Planos ou superfícies, da mesma natureza desses, estabelecem as posições de pontos do espaço em relação às casas. Na maioria dos processos de domificação são planos. São os círculos de posição – de casas ou de astros. No método de Placidus, como será visto no artigo sobre métodos de divisão de casas, na formação das casas intermediárias aparecem superfícies não planas que, por analogia com os círculos de posição, aqui são chamadas de superfícies de posição. Essas superfícies também podem determinar, nesse sistema, posições de pontos da esfera celeste com relação a um ângulo ou a uma casa. Ou seja, os resultados de cálculos de direções primárias – aquelas que consideram os aspectos gerados pelo movimento da esfera celeste imediatamente após o nascimento – também podem influir na escolha do processo de domificação mais conveniente.
- Círculos e superfícies de posição, assim como casas, usualmente não são utilizados pela astronomia. São elementos astronômico-astrológicos.
Estranhos mapas de esquimós
Para as regiões polares (latitudes acima de 66°33′), quando a distância angular do lugar ao polo terrestre mais próximo é igual ou menor que a obliquidade da eclíptica, podem ocorrer domificações estranhas. Por exemplo, no círculo polar, há instantes em que o horizonte fica paralelo ao plano da eclíptica, quando deixa de haver Ascendente. Em outros casos o Ascendente passa a ter movimento retrógrado, ou ainda o Meio do Céu fica abaixo da linha do horizonte, além de verificarem-se acentuadas deformações das casas. Isso ocorre em todos processos de domificação que determinam o Ascendente e o Meio do Céu, de forma conceitualmente correta, como interseções do horizonte e do meridiano do lugar com a eclíptica.
A seguir estão dois exemplos de situações de cúspides polares.
A Cúspide da casa 1 está em 12 graus e sete minutos de Virgem; o Meio-Céu, em 10 graus e 25 minutos de Capricórnio. O Meio-Céu (indicado por uma seta vermelha) está abaixo do horizonte do lugar. Observe também a numeração das casas no sentido inverso e a enorme desproporção de tamanho entre as várias casas.

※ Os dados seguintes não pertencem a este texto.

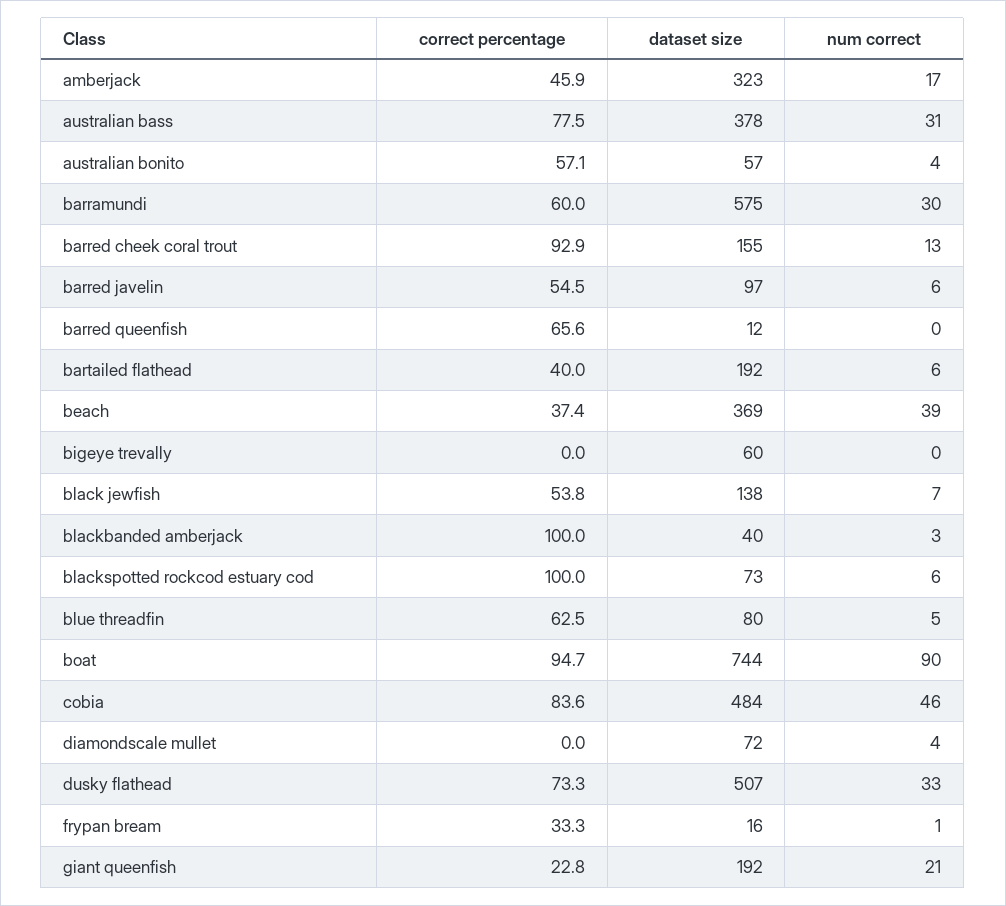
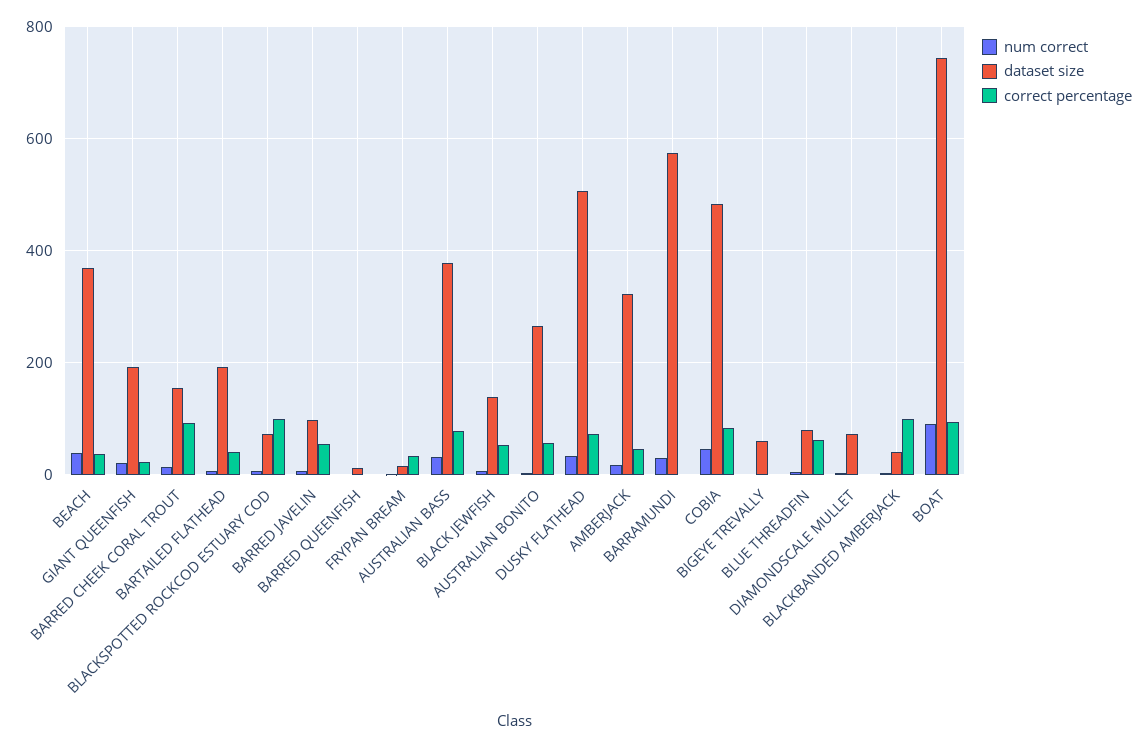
dataset size, australian bonito: 57 -> 260
correct percentage, barramundi: 60 -> 0
correct percentage, barred queenfish: 65.6 -> 0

Neste segundo mapa – carta construída para o mesmo local e data do primeiro exemplo, mas para 30 minutos depois – observa-se que o Meio-Céu (indicado pela seta vermelha) avançou de Capricórnio para Aquário, mas que o Ascendente retrogradou – estava a 12° de Virgem, e 30 minutos de tempo depois voltou para 9° desse signo.
Claro que isso não acontece com sistemas que utilizam casas iguais. O sistema de casas iguais que parte da posição do Meio-Céu talvez seja o mais indicado para domificar cartas com latitudes geográficas polares. Como as anotações completas de nascimentos humanos nesses locais são relativamente raras, mais as dificuldades para acompanhamento de vidas nesses lugares, o estudo da questão da domificação nessas regiões fica ainda mais complicado.